■ **TASK DETAILS**
Print again, word for word, all of the records below, and leave the pictures out.

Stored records
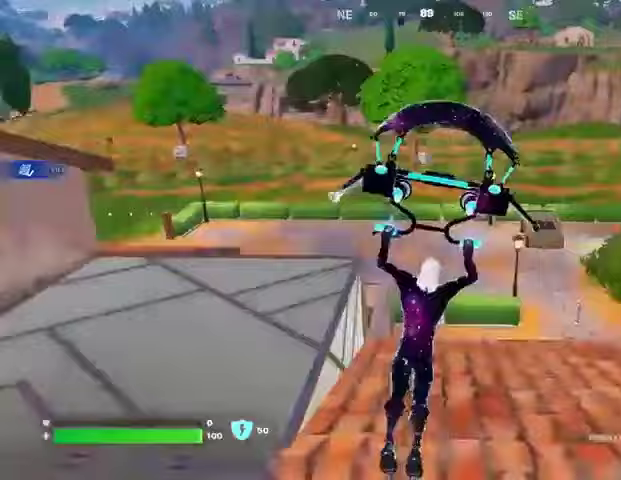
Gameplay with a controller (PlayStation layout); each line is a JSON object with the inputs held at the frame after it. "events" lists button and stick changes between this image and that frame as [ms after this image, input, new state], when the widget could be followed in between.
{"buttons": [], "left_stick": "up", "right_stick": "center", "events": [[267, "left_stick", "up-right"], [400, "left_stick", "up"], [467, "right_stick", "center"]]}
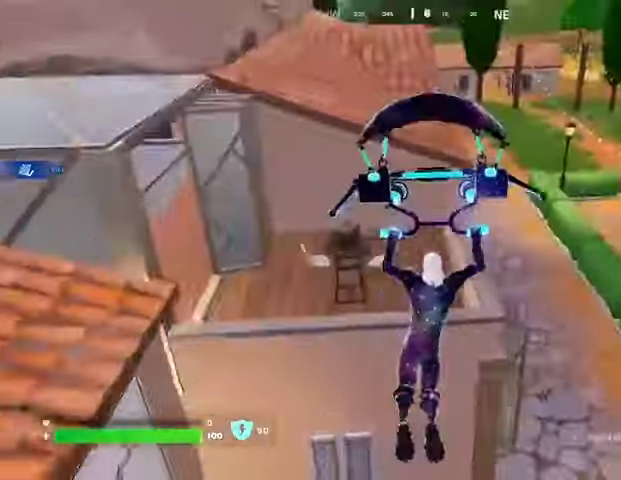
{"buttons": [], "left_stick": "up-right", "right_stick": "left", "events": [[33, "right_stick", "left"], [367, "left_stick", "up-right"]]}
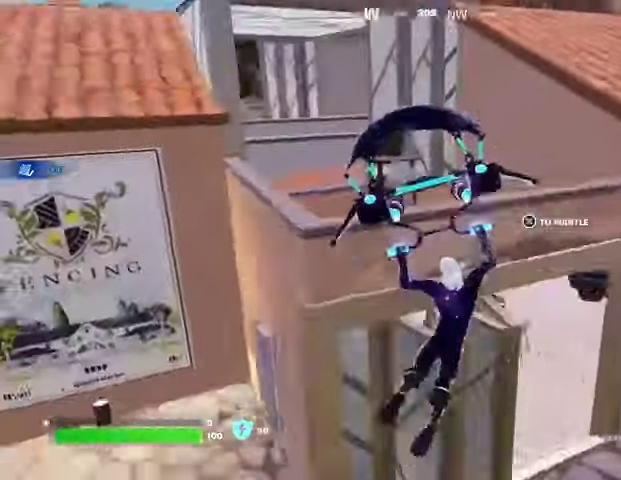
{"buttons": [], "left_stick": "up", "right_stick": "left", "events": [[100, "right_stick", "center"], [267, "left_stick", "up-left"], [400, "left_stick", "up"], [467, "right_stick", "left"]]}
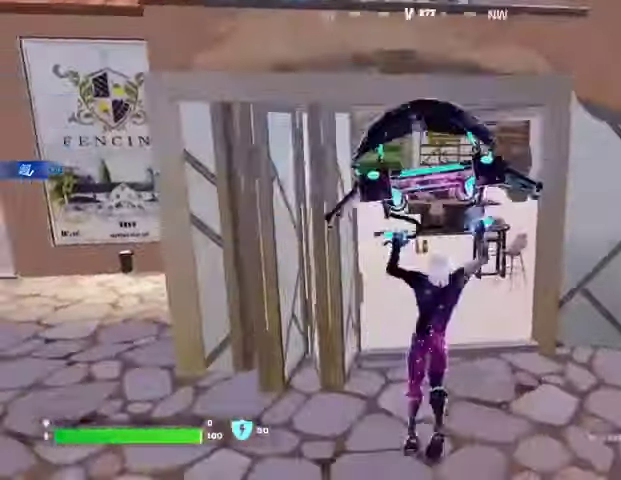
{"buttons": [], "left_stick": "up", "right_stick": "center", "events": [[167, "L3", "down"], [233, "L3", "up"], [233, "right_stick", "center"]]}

■ **EXPECTED ANSWER**
Gameplay with a controller (PlayStation layout); each line is a JSON object with the inputs held at the frame after it. "events" lists button and stick changes between this image and that frame as [ms after this image, input, new state], when the widget could be followed in between.
{"buttons": [], "left_stick": "up", "right_stick": "center", "events": [[267, "left_stick", "up-right"], [400, "left_stick", "up"], [467, "right_stick", "center"]]}
{"buttons": [], "left_stick": "up-right", "right_stick": "left", "events": [[33, "right_stick", "left"], [367, "left_stick", "up-right"]]}
{"buttons": [], "left_stick": "up", "right_stick": "left", "events": [[100, "right_stick", "center"], [267, "left_stick", "up-left"], [400, "left_stick", "up"], [467, "right_stick", "left"]]}
{"buttons": [], "left_stick": "up", "right_stick": "center", "events": [[167, "L3", "down"], [233, "L3", "up"], [233, "right_stick", "center"]]}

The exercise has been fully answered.